------ Extrait du document


    julesansjim

    8 octobre 2011 at 16 h 10 min

  2. C’est sympa de redonner le lien de la page wiki de m’sieu Boltanski.
    Il n’empêche que si tu LISAIS LES LIENS QUE JE DONNE, hein…. !!!!!!!!!!

    Rhalala… Bien la peine que la Gavroche elle se décarcasse, tiens…:-))

    Gavroche

    8 octobre 2011 at 18 h 21 min

    • Ah ben non j’ai vu ton lien vers Le Monde des livres (que j’avais lu) et pas celui sur Boltanski vers Wiki. C’est pour ça …

      😦

      julesansjim

      9 octobre 2011 at 9 h 49 min

      • Nan, mais je plaisante, mon Zules, je sais que c’est passe que t’avais pas mis tes lunettes… ;-))

        Gavroche

        9 octobre 2011 at 10 h 59 min

  3. S’ils se mettent tous à tirer sur Michéa, c’est parce qu’il leur fait peur. Parce qu’il a raison.

------------
------ Données d'entrée

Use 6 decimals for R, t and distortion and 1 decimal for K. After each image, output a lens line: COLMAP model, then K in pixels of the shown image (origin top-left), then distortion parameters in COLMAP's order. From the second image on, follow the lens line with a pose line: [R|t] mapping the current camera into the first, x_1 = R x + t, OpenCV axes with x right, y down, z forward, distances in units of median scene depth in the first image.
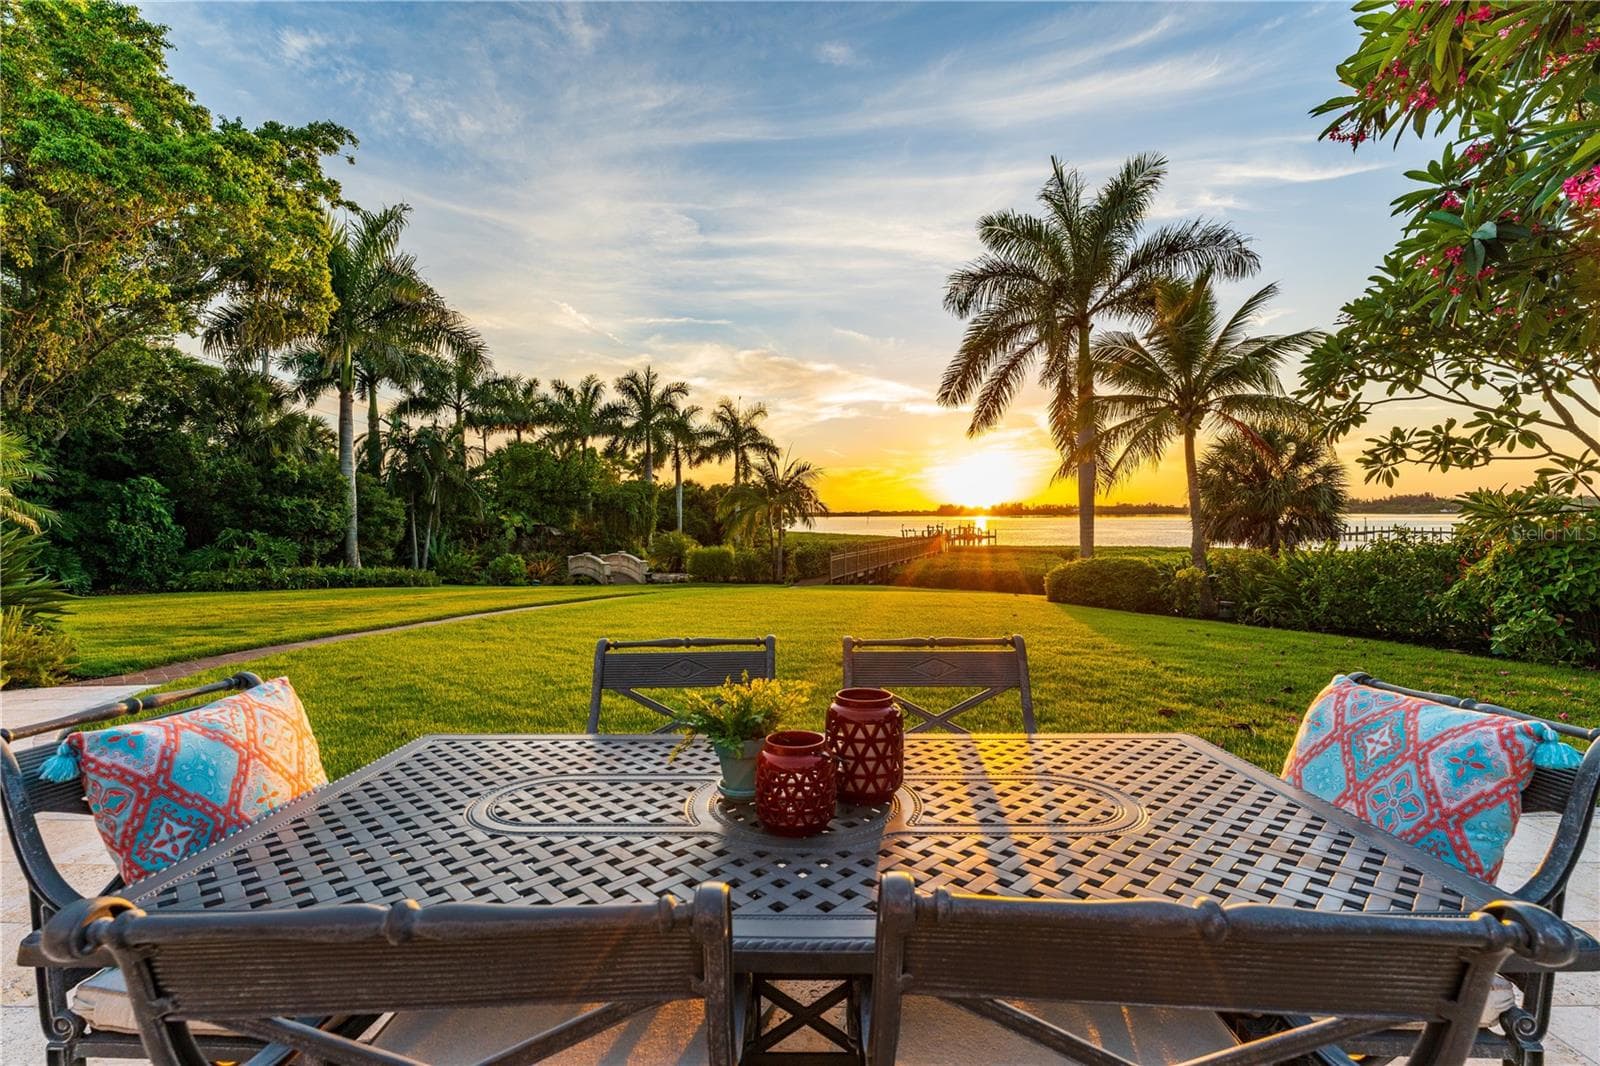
lens RADIAL K [[694.3, 0, 798.7], [0, 694.3, 512.9], [0, 0, 1]] dist [-0.001064, 0.000141]
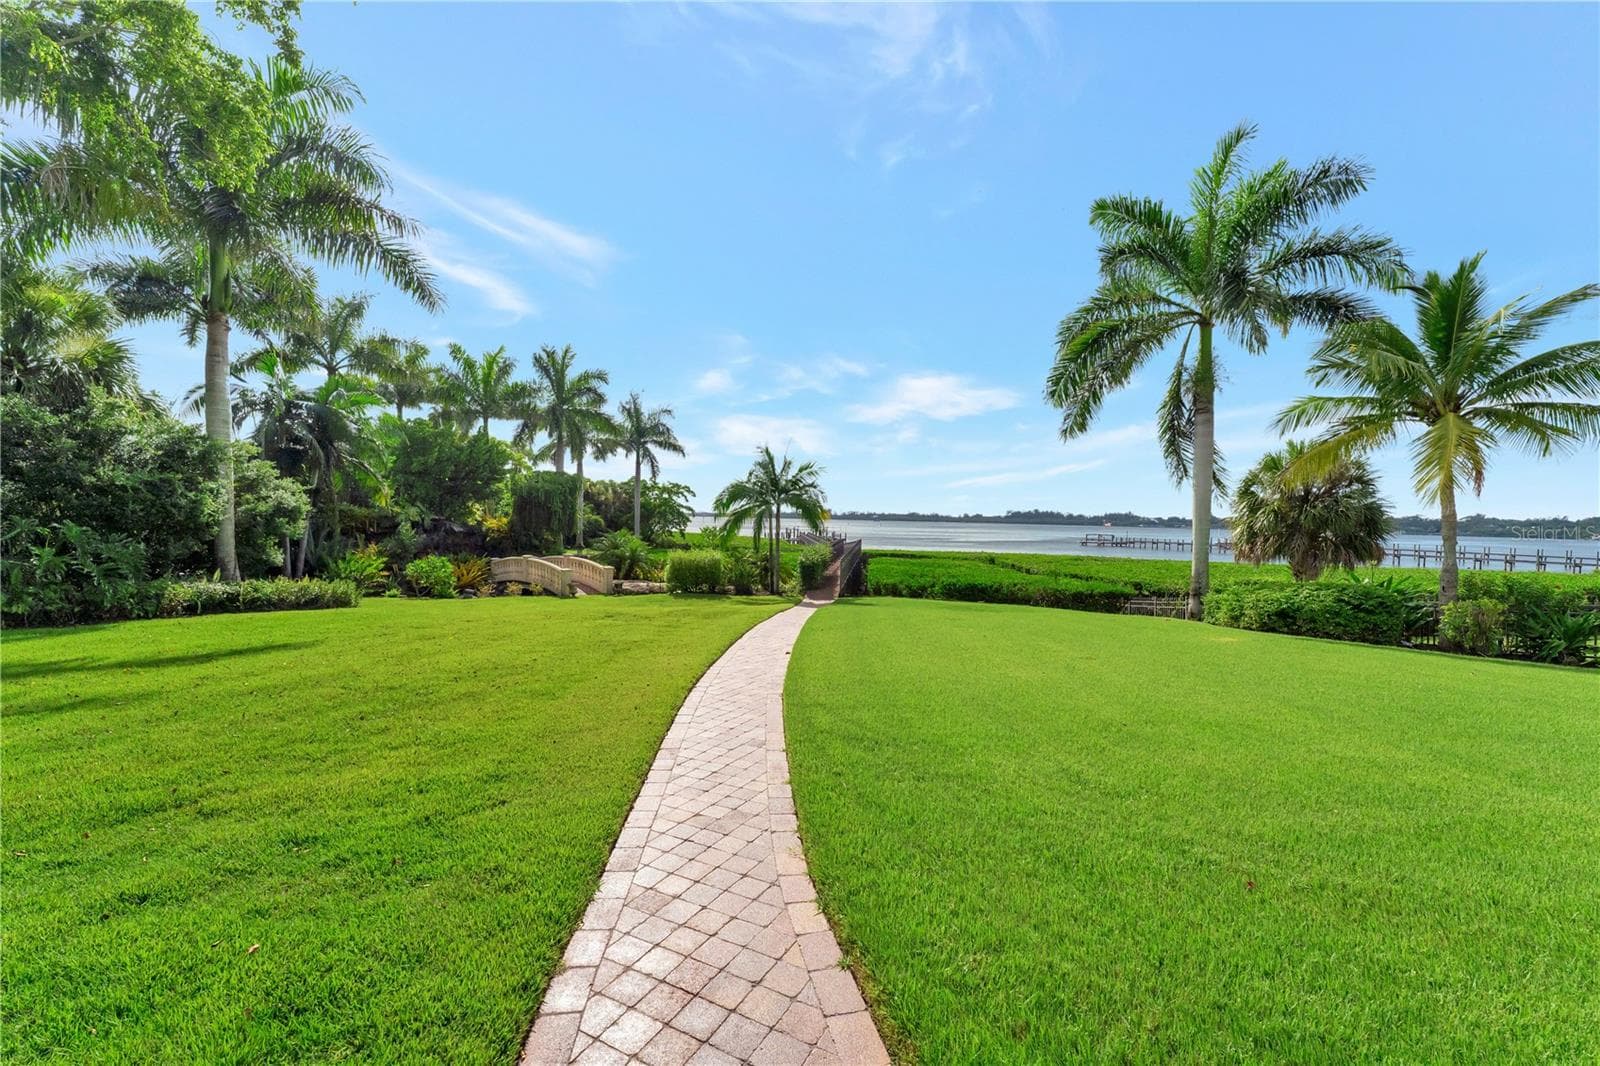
lens RADIAL K [[636.2, 0, 808.6], [0, 636.2, 527.2], [0, 0, 1]] dist [0.000642, 0.000056]
pose [[0.963080, 0.026628, 0.267897, -0.542169], [-0.032389, 0.999329, 0.017108, -0.001623], [-0.267261, -0.025153, 0.963296, 0.516914]]
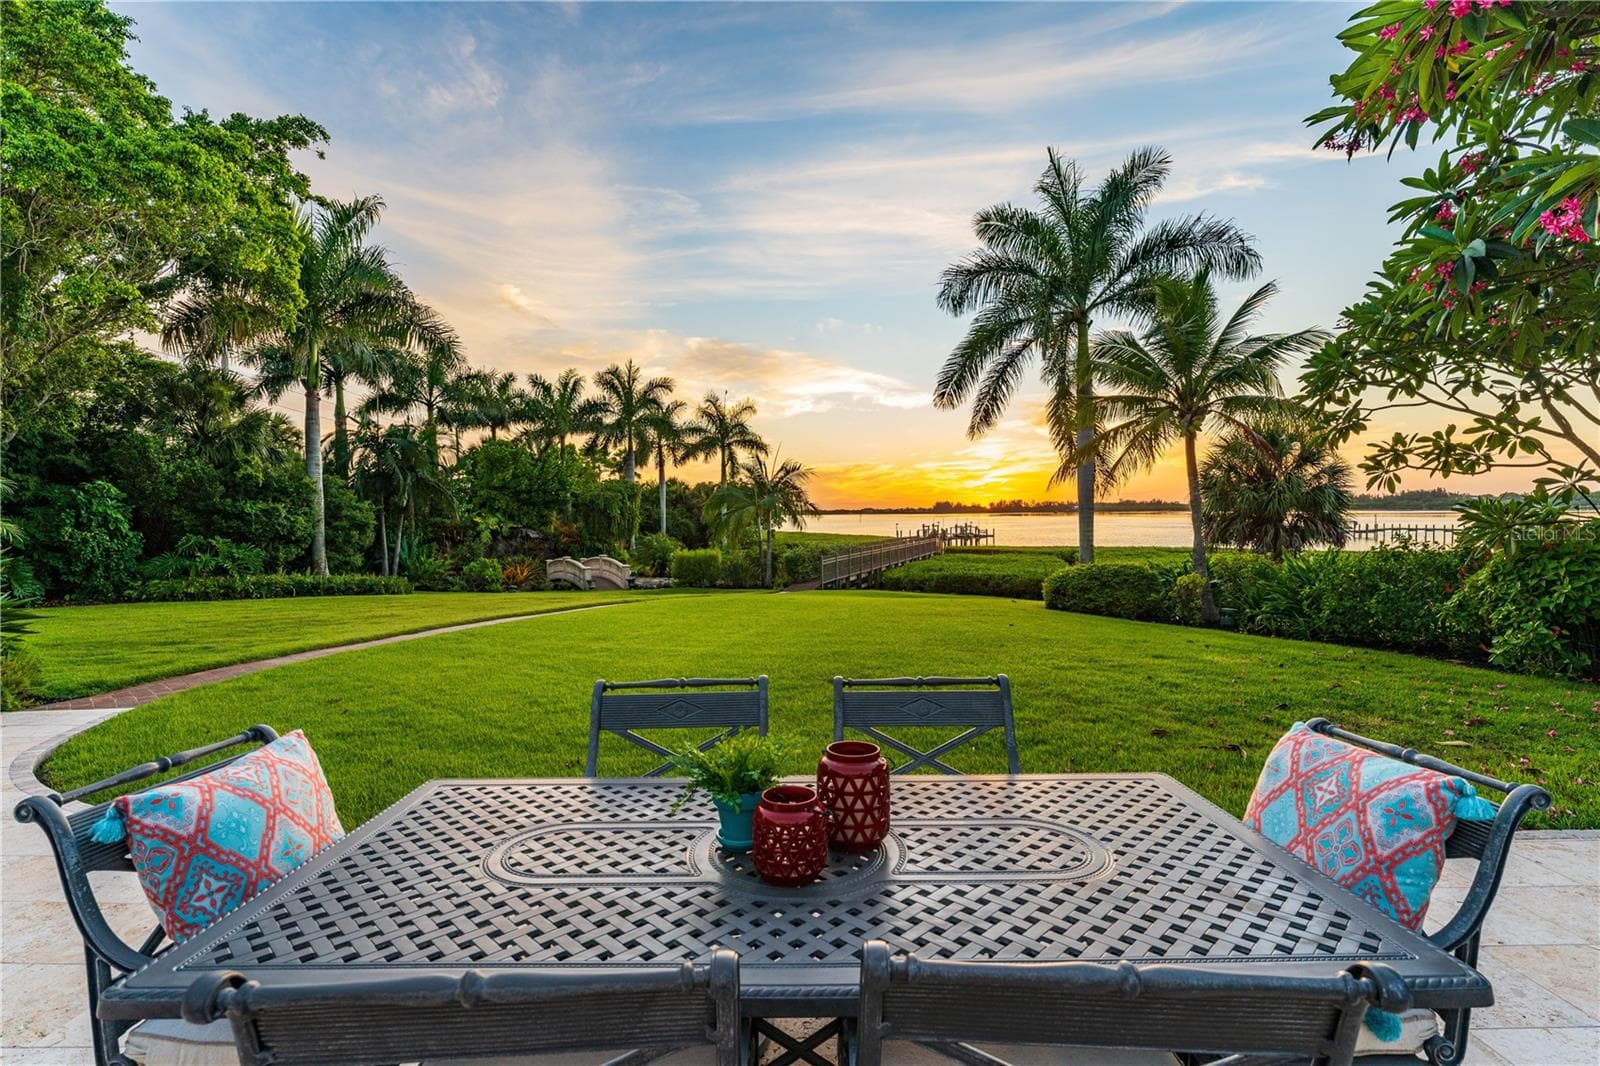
lens RADIAL K [[728.2, 0, 797.9], [0, 728.2, 510.1], [0, 0, 1]] dist [-0.000519, -0.000556]
pose [[0.999904, -0.002517, 0.013630, -0.000708], [0.002532, 0.999996, -0.001071, -0.014164], [-0.013627, 0.001105, 0.999907, -0.016549]]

------------

• [Exercices à réaliser]:
(1) Recopiez le passage de l'extrait de commentaires qui s'ouvre sur les mots contenant "8 octobre 2011 at 16" et se ferme sur "DONNE, hein…. !!!!!!!!!!".
(2) Poursuivez l'extrait de commentaires au-delà de sa dernière phrase.
Les entrées n'ont ici aucun rôle.

• [Réponses attendues]:
(1)
8 octobre 2011 at 16 h 10 min

  2. C’est sympa de redonner le lien de la page wiki de m’sieu Boltanski.
    Il n’empêche que si tu LISAIS LES LIENS QUE JE DONNE, hein…. !!!!!!!!!!

(2)
    Et ça, ils n’aiment pas du tout…
    Merci Gavroche, diffusons, diffusons. Même s’il peut parfois se planter, parfois être flou, c’est l’un des rares auteurs actuels à bousculer véritablement la médiocrité conceptuelle ambiante, et à défendre livre après livre une pensée cohérente, aventureuse et ravigorante.
    Michéa Powa!

    @jsj : tu n’as pas entièrement tort sur le besoin de solidité. Mais, bon sang, quelle justesse d’analyse, aussi ! Rien que ça devrait faire réagir de nombreux intellectuels, politiques, afin de réfléchir, eux, à ce qu’ils pourraient tirer de ses analyses.
    Est-ce que Mélenchon lit Michéa, tiens, par exemple ?

    sleepless

    9 octobre 2011 at 2 h 45 min

    • Alors si je comprends bien, pour avoir l’honneeeeeuuur d’être commmmmmmenté par Mister Sleepless il faut faire des billets qui cause de Michéa ?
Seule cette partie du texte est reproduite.